• DIRECTION:
Answer these questions from the excerpt on reconfigurable i/o below, one per line:
1. What product line might the fixed bus structure be tuned to?
2. How long before product launch does CPU design take place, according to the excerpt?
3. In what environments might adapting to non-standard system architectures be particularly useful?

• EXCERPT TO READ:

** START **

Of course, if one has a favorite bus to support, one could combine the previous 

two configurations (See Figure ). Placing multiplexors both on the i/o pins 
themselves and the internal datapath allows the prefered bus to suffer very 
minimal speed degradation while allowing full reconfigurability of the i/o interface. 
This might be interesting, for example, in building a single IC to span a large 
range of systems. The fixed bus structure might be tuned to the highest end 
product line. The lower end models could employ the reconfigurable logic to 
adapt the core to their systems. This configuration would be particularly ideal if 
the lower end systems were cheaper particularly because they ran the external 
busses at a lower speed than the high end models. 

Application 

The variants which allow control over the external interface can be employed to: 



Adapt to the trendy standards - Standard bus lifetimes are shortening and 
market windows are tight. Currently, if you are going to integrate native 



support for some standard bus on your processor ( e.g. PCI, VESA-VL, 
MBUS), you have to predict the market during CPU design (12-18 months 
before product launch). If you guess wrong, you run the risk of losing out 
on important design-ins. Additionally, your processor's lifetime may end up 
being truncated by the next trendy standard. Reconfigurable i/o allows you 
to adapt to popular standards. It might also allow a system designer the 
ability to build one card or mother board which is soft configured for the 
bus of choice. 

Adapt to non-standard system architectures - In the present setting, 
one cannot get native bus support for busses which lack widespread 
industry popularity. With reconfigurable i/o, the processor can be adapted 
for direct connection to any bus system. This may be particularly useful in 
mixed processor environments and in legacy system and application 
environments.

** END **

• EXTRACTED INFORMATION:
** START **

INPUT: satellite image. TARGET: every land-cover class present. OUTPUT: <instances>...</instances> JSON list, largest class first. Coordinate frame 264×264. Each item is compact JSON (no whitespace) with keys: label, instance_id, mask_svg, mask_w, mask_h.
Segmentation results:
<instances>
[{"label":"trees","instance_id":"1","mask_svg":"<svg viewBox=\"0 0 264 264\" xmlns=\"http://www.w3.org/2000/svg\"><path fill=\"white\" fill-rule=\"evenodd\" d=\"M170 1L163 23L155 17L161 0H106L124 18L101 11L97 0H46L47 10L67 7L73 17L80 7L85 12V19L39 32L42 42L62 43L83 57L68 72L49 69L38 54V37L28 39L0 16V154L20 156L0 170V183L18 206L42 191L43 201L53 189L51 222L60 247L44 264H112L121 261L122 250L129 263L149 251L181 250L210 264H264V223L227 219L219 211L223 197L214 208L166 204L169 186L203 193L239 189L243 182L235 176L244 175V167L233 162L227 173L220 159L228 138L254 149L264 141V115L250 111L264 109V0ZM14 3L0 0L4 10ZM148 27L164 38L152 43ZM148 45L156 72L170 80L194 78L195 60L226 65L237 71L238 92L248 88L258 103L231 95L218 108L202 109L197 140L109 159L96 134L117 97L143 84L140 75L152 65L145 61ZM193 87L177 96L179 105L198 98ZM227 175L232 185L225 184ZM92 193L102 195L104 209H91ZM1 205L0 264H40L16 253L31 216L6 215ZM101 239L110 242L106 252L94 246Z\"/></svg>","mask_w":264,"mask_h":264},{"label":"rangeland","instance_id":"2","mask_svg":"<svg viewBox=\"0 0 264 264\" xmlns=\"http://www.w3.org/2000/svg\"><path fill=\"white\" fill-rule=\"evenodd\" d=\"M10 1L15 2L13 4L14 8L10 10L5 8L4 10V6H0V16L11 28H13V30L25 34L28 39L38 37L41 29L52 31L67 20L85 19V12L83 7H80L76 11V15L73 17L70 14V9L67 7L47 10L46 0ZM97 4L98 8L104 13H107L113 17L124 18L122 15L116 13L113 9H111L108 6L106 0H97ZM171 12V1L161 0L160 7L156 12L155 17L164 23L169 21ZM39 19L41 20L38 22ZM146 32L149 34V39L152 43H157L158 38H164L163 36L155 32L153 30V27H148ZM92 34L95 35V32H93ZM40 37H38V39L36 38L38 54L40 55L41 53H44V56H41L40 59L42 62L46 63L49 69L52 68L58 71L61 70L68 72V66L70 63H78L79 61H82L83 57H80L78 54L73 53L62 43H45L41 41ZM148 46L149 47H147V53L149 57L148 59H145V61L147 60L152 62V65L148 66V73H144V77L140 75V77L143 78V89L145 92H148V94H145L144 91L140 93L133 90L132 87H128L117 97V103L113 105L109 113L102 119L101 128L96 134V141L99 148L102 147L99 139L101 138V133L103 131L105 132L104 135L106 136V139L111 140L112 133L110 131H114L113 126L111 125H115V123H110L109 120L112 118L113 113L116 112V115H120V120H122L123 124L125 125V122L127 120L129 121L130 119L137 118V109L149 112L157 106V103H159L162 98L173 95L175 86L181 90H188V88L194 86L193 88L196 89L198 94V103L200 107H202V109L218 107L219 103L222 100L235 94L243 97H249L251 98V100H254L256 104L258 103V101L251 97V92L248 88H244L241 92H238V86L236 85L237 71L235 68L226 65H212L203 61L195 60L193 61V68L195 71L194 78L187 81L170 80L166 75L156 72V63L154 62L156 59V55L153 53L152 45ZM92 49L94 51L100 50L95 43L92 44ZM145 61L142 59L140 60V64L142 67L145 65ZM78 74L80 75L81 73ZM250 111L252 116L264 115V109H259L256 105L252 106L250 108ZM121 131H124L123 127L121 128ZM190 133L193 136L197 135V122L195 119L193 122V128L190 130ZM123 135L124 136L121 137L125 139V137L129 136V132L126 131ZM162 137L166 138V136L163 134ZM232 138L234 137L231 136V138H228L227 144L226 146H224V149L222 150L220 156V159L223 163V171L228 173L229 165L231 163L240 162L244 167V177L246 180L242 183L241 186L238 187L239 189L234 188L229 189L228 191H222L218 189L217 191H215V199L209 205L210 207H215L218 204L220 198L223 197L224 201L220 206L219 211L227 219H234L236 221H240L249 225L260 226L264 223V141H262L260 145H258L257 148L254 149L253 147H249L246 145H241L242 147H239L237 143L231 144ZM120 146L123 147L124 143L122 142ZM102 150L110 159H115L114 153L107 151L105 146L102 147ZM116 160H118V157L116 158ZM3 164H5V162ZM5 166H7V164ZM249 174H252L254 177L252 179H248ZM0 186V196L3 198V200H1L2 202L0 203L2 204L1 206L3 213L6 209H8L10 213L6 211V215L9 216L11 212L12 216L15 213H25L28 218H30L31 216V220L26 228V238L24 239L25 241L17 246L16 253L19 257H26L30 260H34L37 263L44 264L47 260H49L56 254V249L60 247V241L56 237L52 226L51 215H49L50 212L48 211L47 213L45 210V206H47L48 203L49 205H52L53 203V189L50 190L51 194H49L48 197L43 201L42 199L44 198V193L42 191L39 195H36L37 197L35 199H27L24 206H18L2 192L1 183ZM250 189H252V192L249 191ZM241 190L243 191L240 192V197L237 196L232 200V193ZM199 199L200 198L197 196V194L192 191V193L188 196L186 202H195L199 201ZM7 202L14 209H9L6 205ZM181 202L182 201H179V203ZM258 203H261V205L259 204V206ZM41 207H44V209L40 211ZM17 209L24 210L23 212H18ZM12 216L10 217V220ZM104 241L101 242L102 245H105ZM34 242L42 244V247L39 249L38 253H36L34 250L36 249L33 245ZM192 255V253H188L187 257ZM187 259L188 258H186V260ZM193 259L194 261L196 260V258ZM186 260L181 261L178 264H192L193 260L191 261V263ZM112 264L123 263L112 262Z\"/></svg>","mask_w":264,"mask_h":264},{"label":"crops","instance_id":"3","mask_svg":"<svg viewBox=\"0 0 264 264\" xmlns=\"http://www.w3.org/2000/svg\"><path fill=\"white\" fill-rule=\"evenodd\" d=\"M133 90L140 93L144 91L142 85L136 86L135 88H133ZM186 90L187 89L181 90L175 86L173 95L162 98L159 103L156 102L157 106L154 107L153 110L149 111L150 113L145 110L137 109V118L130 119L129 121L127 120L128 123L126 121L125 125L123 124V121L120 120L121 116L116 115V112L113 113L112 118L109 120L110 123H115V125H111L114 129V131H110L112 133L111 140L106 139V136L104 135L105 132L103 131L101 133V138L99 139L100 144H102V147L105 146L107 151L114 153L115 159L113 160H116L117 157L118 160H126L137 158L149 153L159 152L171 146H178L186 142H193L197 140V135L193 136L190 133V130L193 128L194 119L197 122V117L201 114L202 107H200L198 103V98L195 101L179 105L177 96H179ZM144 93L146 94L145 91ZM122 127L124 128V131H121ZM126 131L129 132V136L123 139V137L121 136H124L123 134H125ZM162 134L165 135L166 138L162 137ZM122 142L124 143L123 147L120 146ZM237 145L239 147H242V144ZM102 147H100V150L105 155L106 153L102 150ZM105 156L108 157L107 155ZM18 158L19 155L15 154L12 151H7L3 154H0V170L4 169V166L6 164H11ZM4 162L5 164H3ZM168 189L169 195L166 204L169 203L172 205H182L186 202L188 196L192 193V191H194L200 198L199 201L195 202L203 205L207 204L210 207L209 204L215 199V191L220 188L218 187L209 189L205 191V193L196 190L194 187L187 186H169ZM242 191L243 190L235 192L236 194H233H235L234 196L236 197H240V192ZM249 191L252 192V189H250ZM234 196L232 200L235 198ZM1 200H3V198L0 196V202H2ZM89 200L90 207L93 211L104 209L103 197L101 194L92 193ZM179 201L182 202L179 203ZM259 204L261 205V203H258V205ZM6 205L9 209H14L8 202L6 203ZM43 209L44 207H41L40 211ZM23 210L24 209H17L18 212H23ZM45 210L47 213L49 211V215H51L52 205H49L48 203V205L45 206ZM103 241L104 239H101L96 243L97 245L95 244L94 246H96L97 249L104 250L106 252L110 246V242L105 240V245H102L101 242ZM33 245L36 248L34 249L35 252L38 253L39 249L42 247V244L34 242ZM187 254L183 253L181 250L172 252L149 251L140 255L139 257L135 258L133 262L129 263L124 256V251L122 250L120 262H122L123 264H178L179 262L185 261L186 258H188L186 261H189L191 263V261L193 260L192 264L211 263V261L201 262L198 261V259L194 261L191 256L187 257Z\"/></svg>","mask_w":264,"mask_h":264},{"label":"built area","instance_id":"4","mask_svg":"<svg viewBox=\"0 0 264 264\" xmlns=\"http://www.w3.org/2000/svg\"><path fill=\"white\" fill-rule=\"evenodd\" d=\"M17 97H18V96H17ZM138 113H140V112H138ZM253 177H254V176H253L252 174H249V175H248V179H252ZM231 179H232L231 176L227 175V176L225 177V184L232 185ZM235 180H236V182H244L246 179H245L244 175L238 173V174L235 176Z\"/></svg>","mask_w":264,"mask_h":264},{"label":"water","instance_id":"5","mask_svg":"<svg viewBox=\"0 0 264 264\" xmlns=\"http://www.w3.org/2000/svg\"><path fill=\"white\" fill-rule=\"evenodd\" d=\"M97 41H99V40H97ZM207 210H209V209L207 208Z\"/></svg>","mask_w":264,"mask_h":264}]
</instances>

** END **

• EXPECTED ANSWER:
1. The highest end product line.
2. 12-18 months before product launch.
3. Mixed processor environments and legacy system and application environments.